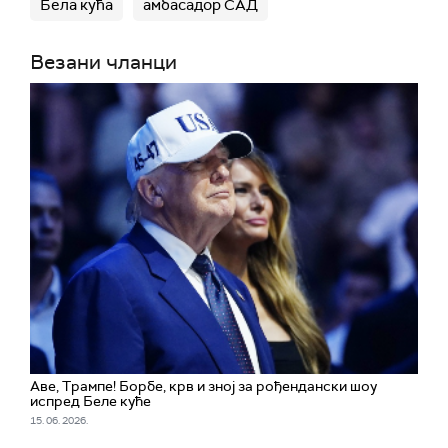
Бела кућа
амбасадор САД
Везани чланци
Аве, Трампе! Борбе, крв и зној за рођендански шоу
испред Беле куће
15. 06. 2026.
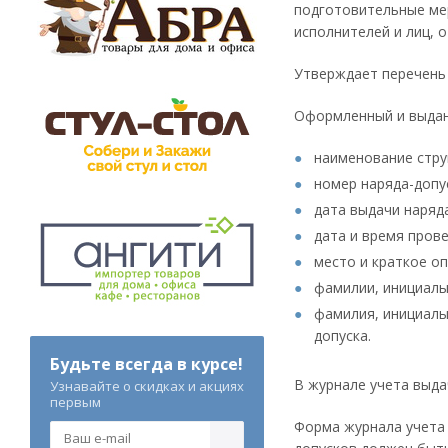
подготовительные мер
исполнителей и лиц, 
Утверждает перечень 
Оформленный и выданн
наименование стру
номер наряда-допу
дата выдачи наряда
дата и время пров
место и краткое оп
фамилии, инициалы 
фамилия, инициалы
допуска.
Будьте всегда в курсе!
В журнале учета выда
Узнавайте о скидках и акциях
первым
Форма журнала учета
──────
— Work required —
Nothing but the listing, copied exactly and stripped of its images, should appear in the response.

— Completed task —
Бела кућа
амбасадор САД
Везани чланци
Аве, Трампе! Борбе, крв и зној за рођендански шоу
испред Беле куће
15. 06. 2026.
подготовительные мер
исполнителей и лиц, 
Утверждает перечень 
Оформленный и выданн
наименование стру
номер наряда-допу
дата выдачи наряда
дата и время пров
место и краткое оп
фамилии, инициалы 
фамилия, инициалы
допуска.
Будьте всегда в курсе!
В журнале учета выда
Узнавайте о скидках и акциях
первым
Форма журнала учета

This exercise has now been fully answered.